Falou "genericamente"? Quer dizer que então se faz uma sugestão,
na verdade concretíssima, ao conjunto da cidadania, aos mais de 100 milhões de
eleitores de todo um país, ao Senado, à Câmara dos Deputados, à magistratura, à
opinião pública internacional etc etc - e, de repente, ela é "genérica"?
Dilma chefia um governo que não conversa com ninguém (ela
própria, segundo o ministro Gilberto Carvalho, consulta-se basicamente com os
ministros do Desenvolvimento, Fernando Pimentel, seu amigo de juventude, e da
Educação, Aloizio Mercadante, viciado em perder eleições para o governo de São
Paulo, e com o marqueteiro João Santana), que não ouve ninguém, que não
controla mais sua confusa e entrechocante base aliada, que não sabe o que fazer
nem para onde vai.
Mesmo agora, ao manter, com modificações, a ideia nebulosa de um
plebiscito - o Planalto divulgou nota agora há pouco defendendo "a relevância
de uma ampla consulta popular por meio de um plebiscito" -, trocou-se a
iniciativa de o povo decidir ou não pela convocação de uma constituinte
exclusiva por outra medida: os eleitores decidirão diretamente se aprovam ou
não temas específicos de reforma política que serão propostos.
E então voltamos à estaca zero: nunca houve consenso sobre
questões cruciais da reforma política, principalmente sobre a MÃE DE TODAS AS
DISTORÇÕES - a desigual representação proporcional dos Estados na Câmara dos
Deputados, que faz um cidadão de Roraima valer, em termos eleitorais, mais de
dez vezes um cidadão que viva em São Paulo.

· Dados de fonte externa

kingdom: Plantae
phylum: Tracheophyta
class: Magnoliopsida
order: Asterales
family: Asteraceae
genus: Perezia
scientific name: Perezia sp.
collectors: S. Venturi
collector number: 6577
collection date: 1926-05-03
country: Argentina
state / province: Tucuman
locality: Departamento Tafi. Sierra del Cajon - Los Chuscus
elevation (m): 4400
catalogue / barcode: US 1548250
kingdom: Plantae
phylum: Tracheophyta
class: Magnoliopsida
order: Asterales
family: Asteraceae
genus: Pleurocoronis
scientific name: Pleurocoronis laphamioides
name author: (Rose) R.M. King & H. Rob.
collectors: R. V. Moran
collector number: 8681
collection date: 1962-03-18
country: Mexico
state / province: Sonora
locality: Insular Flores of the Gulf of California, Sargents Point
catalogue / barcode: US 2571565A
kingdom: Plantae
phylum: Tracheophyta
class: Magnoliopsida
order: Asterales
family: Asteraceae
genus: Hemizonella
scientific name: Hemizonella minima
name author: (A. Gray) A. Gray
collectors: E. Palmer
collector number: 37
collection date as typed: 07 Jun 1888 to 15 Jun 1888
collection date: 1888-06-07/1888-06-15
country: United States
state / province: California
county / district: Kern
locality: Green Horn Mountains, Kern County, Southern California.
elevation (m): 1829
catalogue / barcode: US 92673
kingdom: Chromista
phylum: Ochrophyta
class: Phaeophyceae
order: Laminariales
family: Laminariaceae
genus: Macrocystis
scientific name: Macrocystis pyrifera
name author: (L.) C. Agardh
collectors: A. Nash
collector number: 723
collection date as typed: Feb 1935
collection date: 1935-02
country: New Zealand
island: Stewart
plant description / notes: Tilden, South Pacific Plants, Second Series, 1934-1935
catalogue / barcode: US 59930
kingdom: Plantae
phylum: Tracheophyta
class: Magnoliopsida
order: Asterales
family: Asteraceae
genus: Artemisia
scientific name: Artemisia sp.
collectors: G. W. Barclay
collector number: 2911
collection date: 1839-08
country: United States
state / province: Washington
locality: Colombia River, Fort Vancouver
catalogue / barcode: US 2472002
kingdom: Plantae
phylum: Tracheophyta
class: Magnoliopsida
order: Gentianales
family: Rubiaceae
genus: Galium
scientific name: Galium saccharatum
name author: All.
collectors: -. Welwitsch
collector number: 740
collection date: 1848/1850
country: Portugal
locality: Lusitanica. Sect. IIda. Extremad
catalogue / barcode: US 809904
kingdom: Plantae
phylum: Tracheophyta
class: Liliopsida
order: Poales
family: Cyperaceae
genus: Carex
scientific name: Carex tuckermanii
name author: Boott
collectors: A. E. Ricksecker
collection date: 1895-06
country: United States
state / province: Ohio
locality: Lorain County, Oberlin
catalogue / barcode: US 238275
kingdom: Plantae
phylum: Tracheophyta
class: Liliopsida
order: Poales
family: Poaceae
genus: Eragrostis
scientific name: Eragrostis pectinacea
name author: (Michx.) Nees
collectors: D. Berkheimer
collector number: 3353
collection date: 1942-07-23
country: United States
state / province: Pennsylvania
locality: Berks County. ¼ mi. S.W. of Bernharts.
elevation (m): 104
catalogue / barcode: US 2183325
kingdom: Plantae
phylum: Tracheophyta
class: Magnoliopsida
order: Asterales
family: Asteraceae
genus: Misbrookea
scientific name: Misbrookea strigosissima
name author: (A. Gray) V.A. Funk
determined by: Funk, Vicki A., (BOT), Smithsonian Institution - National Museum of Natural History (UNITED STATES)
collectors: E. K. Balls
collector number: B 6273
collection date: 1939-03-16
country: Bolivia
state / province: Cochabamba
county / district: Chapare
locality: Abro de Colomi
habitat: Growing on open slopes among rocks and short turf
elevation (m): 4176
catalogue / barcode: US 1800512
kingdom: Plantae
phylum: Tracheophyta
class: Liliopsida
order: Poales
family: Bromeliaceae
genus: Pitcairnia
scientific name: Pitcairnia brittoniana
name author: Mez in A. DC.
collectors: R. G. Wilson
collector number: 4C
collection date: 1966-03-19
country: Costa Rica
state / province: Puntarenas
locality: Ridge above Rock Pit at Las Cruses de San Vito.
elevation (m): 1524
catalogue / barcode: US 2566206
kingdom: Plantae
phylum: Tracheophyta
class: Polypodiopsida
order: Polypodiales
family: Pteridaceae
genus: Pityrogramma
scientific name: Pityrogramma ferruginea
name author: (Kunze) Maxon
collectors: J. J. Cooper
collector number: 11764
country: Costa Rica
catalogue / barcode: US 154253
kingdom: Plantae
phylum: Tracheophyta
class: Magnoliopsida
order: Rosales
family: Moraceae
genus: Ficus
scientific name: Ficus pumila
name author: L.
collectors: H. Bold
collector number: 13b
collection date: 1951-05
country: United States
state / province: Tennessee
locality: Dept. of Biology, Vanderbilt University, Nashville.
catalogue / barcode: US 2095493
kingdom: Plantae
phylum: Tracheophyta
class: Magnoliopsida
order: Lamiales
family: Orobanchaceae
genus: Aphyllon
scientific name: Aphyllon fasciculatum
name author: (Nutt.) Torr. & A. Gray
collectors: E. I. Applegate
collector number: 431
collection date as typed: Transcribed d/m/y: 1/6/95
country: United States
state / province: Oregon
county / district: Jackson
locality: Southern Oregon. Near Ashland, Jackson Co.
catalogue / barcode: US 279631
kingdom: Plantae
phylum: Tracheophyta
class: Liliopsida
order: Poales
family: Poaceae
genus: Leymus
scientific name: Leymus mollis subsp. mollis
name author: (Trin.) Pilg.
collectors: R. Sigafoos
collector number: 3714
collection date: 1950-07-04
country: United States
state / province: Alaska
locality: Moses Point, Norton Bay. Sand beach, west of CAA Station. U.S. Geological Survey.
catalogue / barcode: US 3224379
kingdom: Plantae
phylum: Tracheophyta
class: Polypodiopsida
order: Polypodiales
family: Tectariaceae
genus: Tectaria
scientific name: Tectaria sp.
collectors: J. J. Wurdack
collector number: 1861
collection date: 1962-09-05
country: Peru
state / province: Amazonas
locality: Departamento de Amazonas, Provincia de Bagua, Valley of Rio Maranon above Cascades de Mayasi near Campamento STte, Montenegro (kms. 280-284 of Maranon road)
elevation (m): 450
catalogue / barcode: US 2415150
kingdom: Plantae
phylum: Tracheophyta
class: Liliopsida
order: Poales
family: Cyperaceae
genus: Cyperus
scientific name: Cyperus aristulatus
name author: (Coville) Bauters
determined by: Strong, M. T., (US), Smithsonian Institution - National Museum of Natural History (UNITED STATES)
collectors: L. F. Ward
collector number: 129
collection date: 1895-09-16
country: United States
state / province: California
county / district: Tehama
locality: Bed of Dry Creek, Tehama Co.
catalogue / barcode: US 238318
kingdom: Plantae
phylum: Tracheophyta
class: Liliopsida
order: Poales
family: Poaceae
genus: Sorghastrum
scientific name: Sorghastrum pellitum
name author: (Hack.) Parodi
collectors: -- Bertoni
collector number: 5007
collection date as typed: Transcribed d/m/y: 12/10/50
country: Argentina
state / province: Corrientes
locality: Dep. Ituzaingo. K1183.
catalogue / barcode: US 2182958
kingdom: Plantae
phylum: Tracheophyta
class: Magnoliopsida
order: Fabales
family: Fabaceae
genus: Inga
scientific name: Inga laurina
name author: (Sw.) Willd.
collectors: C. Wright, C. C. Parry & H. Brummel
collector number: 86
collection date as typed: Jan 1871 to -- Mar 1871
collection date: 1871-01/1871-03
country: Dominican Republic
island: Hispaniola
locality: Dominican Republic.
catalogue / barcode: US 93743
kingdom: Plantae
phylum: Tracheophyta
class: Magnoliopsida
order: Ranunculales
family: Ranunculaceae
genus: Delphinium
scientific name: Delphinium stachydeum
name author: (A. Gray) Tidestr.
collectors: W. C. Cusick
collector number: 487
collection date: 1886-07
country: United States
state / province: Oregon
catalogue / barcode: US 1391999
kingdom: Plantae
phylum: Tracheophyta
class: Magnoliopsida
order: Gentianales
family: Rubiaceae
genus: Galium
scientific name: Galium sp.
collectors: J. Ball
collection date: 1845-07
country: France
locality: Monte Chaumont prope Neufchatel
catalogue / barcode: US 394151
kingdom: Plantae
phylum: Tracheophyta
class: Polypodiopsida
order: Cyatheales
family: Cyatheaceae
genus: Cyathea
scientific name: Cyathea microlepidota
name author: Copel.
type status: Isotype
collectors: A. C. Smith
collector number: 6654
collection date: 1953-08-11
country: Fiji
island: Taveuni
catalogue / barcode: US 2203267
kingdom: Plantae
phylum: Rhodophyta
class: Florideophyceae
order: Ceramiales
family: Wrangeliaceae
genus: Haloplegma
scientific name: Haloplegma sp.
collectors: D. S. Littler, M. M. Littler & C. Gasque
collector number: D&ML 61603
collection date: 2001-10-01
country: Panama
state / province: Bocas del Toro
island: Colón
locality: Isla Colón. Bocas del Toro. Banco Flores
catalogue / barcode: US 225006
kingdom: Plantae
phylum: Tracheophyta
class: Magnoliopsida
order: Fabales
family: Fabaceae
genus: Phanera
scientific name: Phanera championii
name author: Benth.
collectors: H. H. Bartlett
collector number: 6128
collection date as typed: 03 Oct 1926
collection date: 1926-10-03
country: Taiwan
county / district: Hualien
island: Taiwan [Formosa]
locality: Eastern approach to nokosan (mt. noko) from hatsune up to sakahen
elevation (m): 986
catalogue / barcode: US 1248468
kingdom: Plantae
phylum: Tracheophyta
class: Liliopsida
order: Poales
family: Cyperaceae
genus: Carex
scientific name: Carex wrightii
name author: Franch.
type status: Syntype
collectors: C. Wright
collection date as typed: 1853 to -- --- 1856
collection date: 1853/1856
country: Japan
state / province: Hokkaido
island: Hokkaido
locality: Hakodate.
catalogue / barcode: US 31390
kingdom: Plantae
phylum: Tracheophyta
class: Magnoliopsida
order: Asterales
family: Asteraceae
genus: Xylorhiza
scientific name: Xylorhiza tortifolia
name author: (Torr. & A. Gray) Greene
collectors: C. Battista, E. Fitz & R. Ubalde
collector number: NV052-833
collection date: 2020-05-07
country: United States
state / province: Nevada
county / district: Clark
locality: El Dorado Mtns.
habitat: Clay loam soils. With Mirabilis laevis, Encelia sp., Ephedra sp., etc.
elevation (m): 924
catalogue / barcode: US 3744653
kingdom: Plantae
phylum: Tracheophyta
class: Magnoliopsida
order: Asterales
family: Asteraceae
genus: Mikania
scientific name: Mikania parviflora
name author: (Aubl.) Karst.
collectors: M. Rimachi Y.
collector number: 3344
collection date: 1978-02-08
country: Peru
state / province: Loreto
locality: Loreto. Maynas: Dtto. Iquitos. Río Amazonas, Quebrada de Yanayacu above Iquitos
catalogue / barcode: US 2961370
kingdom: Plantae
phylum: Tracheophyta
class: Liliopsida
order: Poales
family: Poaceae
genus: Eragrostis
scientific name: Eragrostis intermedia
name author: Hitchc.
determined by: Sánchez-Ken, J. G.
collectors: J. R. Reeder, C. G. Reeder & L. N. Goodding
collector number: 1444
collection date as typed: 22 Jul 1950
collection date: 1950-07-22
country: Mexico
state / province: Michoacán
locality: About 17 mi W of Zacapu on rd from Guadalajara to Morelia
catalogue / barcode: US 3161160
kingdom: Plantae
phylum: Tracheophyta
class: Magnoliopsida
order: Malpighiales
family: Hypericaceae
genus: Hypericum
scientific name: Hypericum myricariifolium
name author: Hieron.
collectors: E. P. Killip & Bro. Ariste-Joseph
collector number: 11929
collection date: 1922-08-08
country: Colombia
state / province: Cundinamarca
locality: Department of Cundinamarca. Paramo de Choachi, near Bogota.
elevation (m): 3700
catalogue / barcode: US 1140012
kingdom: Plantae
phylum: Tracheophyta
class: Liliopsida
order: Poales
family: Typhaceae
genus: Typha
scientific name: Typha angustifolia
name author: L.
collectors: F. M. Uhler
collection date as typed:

Da mesma forma, nunca se obteve
consenso sobre se o voto deve ser obrigatório ou não, sobre como se fazer o
financiamento das campanhas, sobre se haverá ou não voto distrital etc etc etc.
Há pelo menos 20 anos discute-se uma reforma política no
Congresso e nunca se conseguiu uma ampla maioria para nada efetivamente
relevante.
Como, então, poderá haver consenso para decidir o que irá ser
proposto ao eleitorado na cédula com a qual ele votará no tal plebiscito?
Quaisquer que sejam as perguntas, elas precisarão passar pelo crivo do atual
Congresso, e não há a menor dúvida de que serão podadas.
Parece que ninguém no governo pensou nisso. Uma prova mais de
que estão perdidos, sem saber o que fazer e para onde ir. No mato sem cachorro.